**Extracted material:**
☆ ☆ ☆ ☆
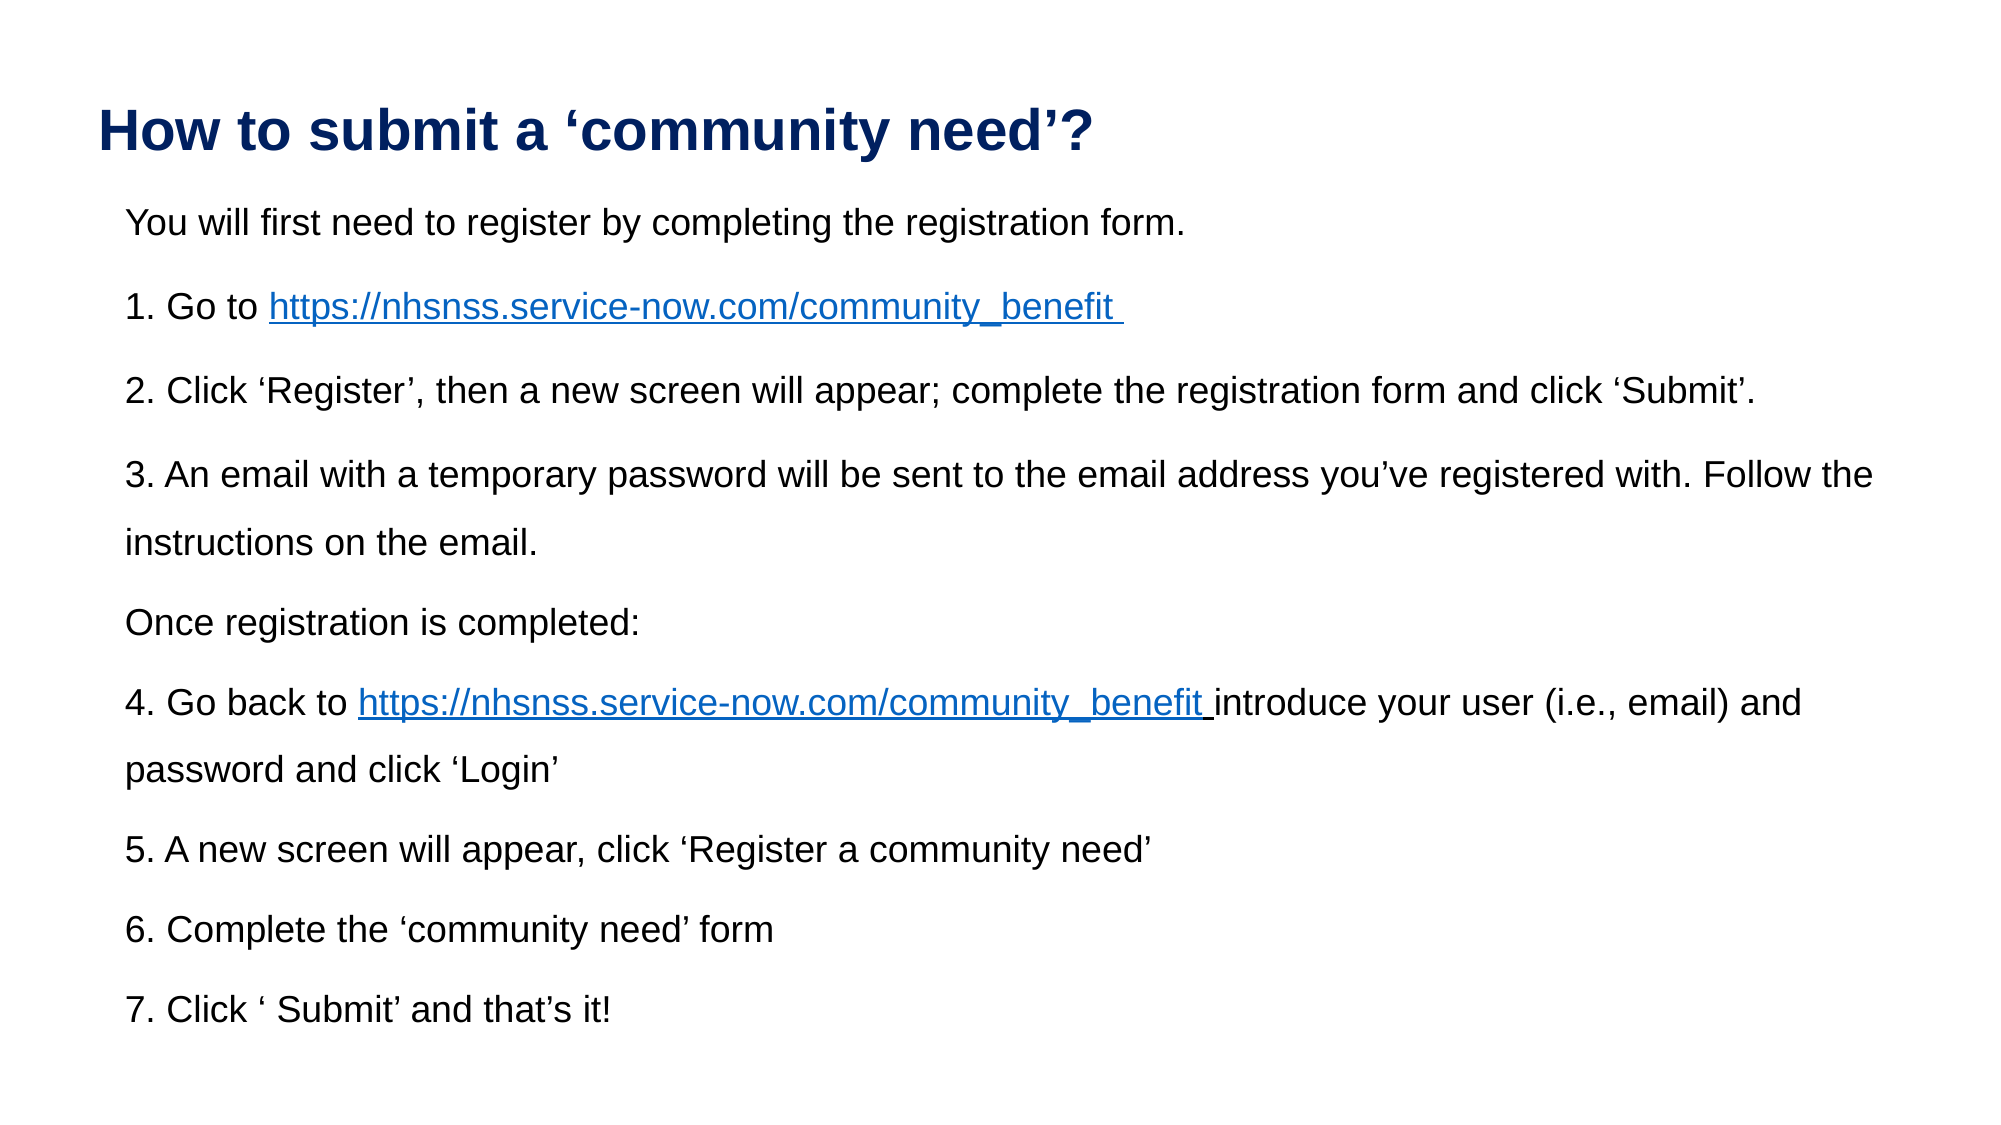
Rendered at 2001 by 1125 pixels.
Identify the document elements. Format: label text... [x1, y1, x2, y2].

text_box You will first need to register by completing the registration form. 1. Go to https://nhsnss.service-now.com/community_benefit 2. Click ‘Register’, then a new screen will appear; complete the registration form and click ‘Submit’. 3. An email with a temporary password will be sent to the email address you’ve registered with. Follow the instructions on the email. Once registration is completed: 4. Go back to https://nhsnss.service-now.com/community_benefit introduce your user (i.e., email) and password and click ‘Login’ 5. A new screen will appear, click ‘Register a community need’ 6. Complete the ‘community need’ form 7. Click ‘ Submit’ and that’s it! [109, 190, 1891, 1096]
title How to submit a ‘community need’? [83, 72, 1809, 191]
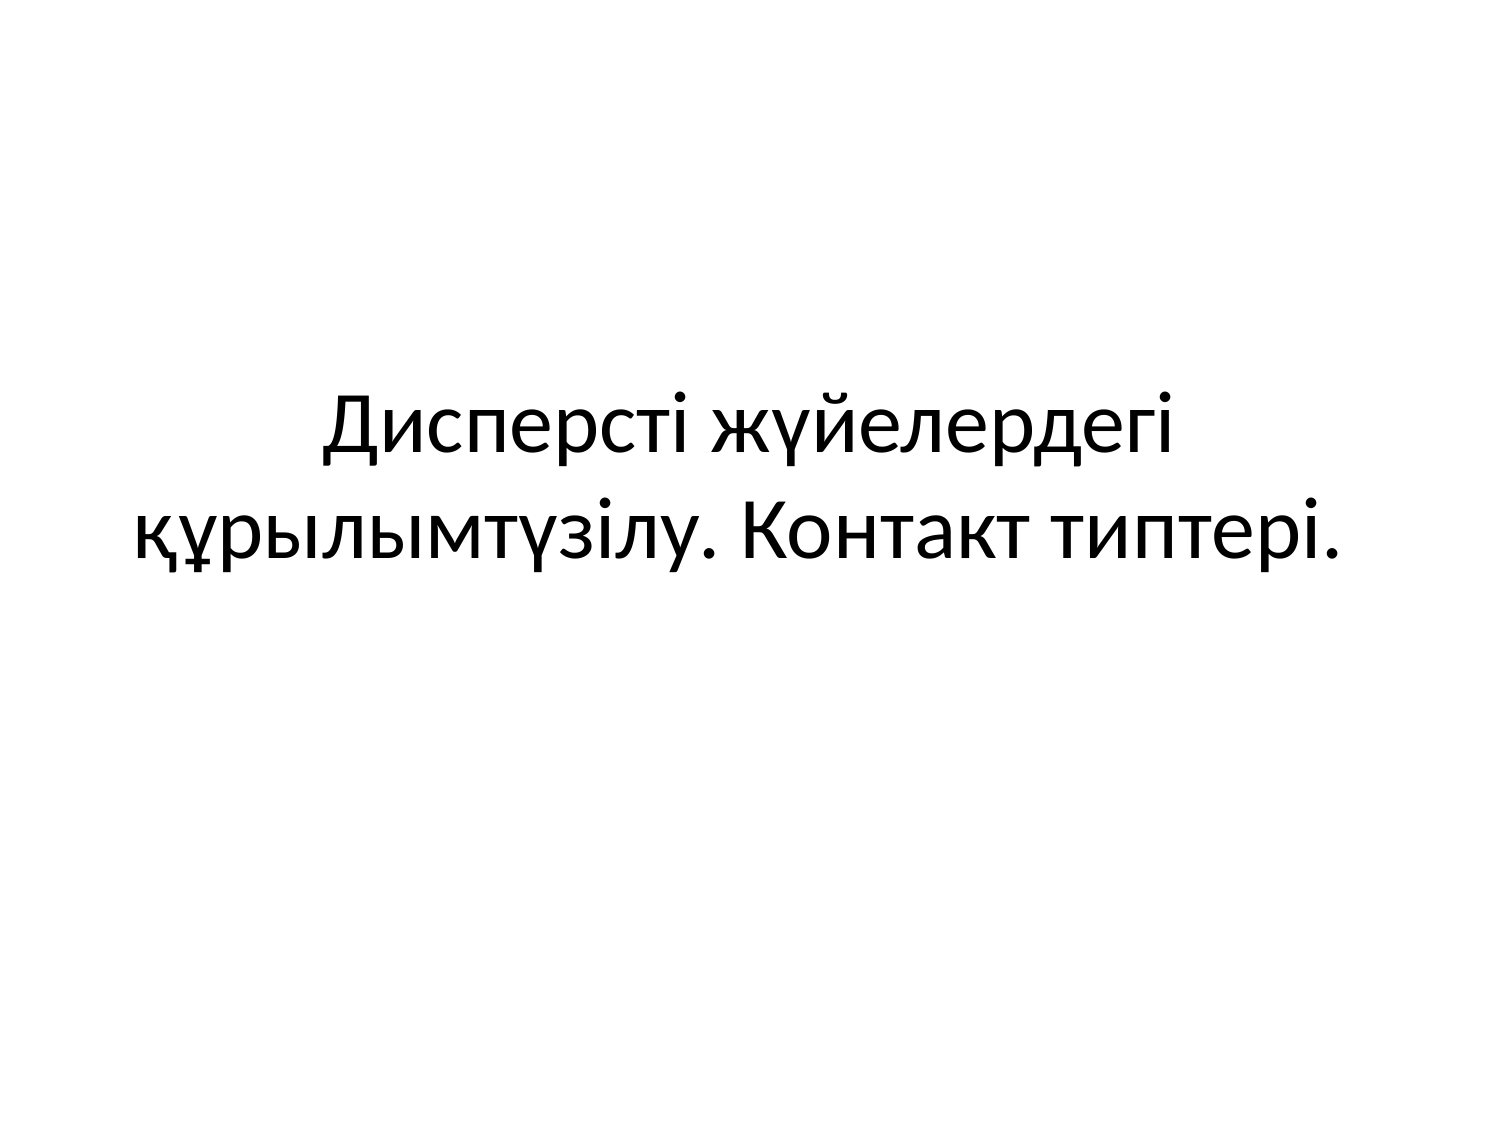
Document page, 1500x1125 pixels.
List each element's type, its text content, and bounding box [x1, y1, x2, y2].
☆ ☆ ☆ ☆
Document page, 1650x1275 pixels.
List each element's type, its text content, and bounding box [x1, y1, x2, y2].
☆ ☆ ☆ ☆
**Your goal:** Counting only those lines of the data above where the word "pixels" appears, give the number and nothing more.

**Task output:** 3